▶ _Instruction_
The entries that follow must be given again exactly, with the pictures excluded.

▶ _Information_

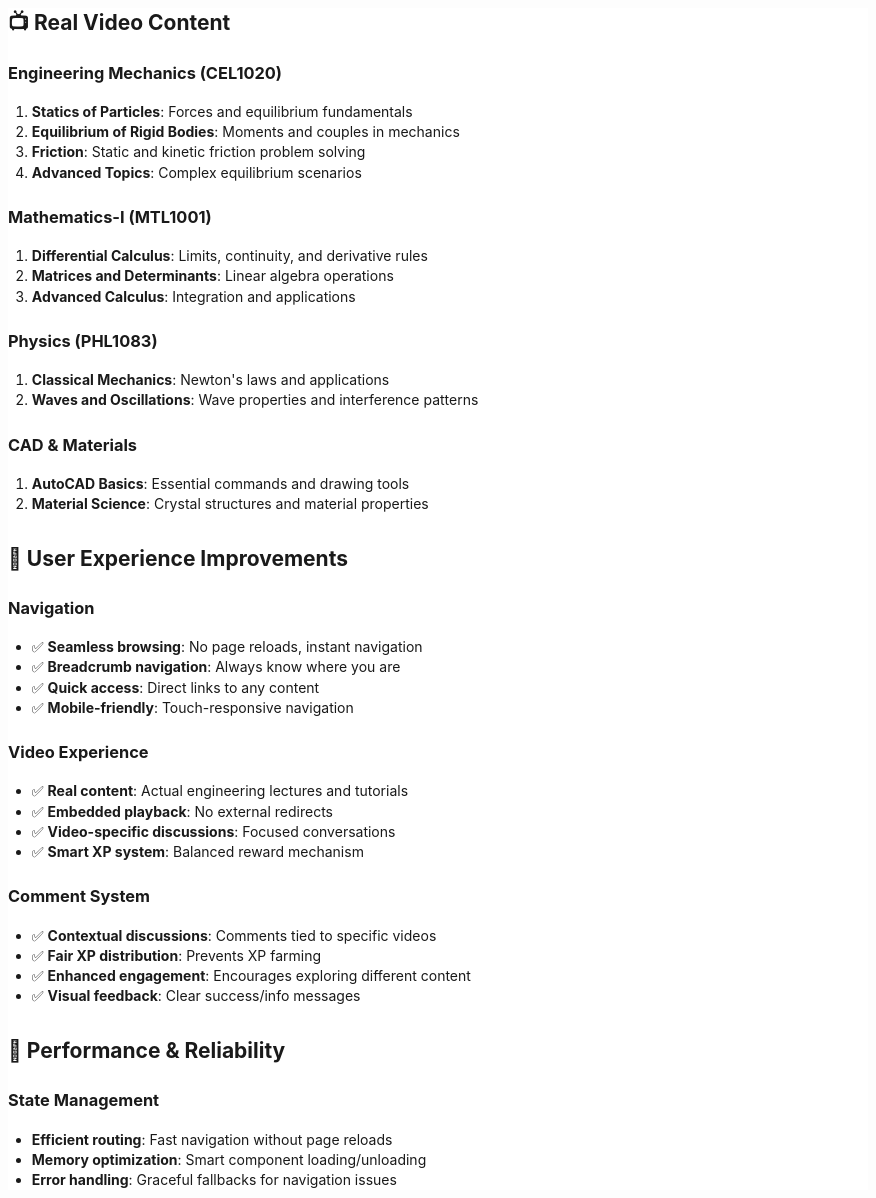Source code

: ## 📺 Real Video Content

### Engineering Mechanics (CEL1020)
1. **Statics of Particles**: Forces and equilibrium fundamentals
2. **Equilibrium of Rigid Bodies**: Moments and couples in mechanics  
3. **Friction**: Static and kinetic friction problem solving
4. **Advanced Topics**: Complex equilibrium scenarios

### Mathematics-I (MTL1001)
1. **Differential Calculus**: Limits, continuity, and derivative rules
2. **Matrices and Determinants**: Linear algebra operations
3. **Advanced Calculus**: Integration and applications

### Physics (PHL1083)
1. **Classical Mechanics**: Newton's laws and applications
2. **Waves and Oscillations**: Wave properties and interference patterns

### CAD & Materials
1. **AutoCAD Basics**: Essential commands and drawing tools
2. **Material Science**: Crystal structures and material properties

## 🎯 User Experience Improvements

### **Navigation**
- ✅ **Seamless browsing**: No page reloads, instant navigation
- ✅ **Breadcrumb navigation**: Always know where you are
- ✅ **Quick access**: Direct links to any content
- ✅ **Mobile-friendly**: Touch-responsive navigation

### **Video Experience**
- ✅ **Real content**: Actual engineering lectures and tutorials
- ✅ **Embedded playback**: No external redirects
- ✅ **Video-specific discussions**: Focused conversations
- ✅ **Smart XP system**: Balanced reward mechanism

### **Comment System**
- ✅ **Contextual discussions**: Comments tied to specific videos
- ✅ **Fair XP distribution**: Prevents XP farming
- ✅ **Enhanced engagement**: Encourages exploring different content
- ✅ **Visual feedback**: Clear success/info messages

## 🚀 Performance & Reliability

### **State Management**
- **Efficient routing**: Fast navigation without page reloads
- **Memory optimization**: Smart component loading/unloading
- **Error handling**: Graceful fallbacks for navigation issues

▶ _Expected answer_
Source code

: ## 📺 Real Video Content

### Engineering Mechanics (CEL1020)
1. **Statics of Particles**: Forces and equilibrium fundamentals
2. **Equilibrium of Rigid Bodies**: Moments and couples in mechanics  
3. **Friction**: Static and kinetic friction problem solving
4. **Advanced Topics**: Complex equilibrium scenarios

### Mathematics-I (MTL1001)
1. **Differential Calculus**: Limits, continuity, and derivative rules
2. **Matrices and Determinants**: Linear algebra operations
3. **Advanced Calculus**: Integration and applications

### Physics (PHL1083)
1. **Classical Mechanics**: Newton's laws and applications
2. **Waves and Oscillations**: Wave properties and interference patterns

### CAD & Materials
1. **AutoCAD Basics**: Essential commands and drawing tools
2. **Material Science**: Crystal structures and material properties

## 🎯 User Experience Improvements

### **Navigation**
- ✅ **Seamless browsing**: No page reloads, instant navigation
- ✅ **Breadcrumb navigation**: Always know where you are
- ✅ **Quick access**: Direct links to any content
- ✅ **Mobile-friendly**: Touch-responsive navigation

### **Video Experience**
- ✅ **Real content**: Actual engineering lectures and tutorials
- ✅ **Embedded playback**: No external redirects
- ✅ **Video-specific discussions**: Focused conversations
- ✅ **Smart XP system**: Balanced reward mechanism

### **Comment System**
- ✅ **Contextual discussions**: Comments tied to specific videos
- ✅ **Fair XP distribution**: Prevents XP farming
- ✅ **Enhanced engagement**: Encourages exploring different content
- ✅ **Visual feedback**: Clear success/info messages

## 🚀 Performance & Reliability

### **State Management**
- **Efficient routing**: Fast navigation without page reloads
- **Memory optimization**: Smart component loading/unloading
- **Error handling**: Graceful fallbacks for navigation issues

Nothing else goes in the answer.